## Input material:

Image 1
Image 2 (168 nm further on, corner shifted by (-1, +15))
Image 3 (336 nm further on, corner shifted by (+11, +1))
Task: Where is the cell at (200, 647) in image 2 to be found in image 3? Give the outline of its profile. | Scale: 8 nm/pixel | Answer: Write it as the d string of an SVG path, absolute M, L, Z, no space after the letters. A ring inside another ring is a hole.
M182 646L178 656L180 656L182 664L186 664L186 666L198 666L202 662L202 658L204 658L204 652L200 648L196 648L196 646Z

## Exercise objective:
Your answer should consist of each line above in which "shifted" appears.

## Response to this exercise:
Image 2 (168 nm further on, corner shifted by (-1, +15))
Image 3 (336 nm further on, corner shifted by (+11, +1))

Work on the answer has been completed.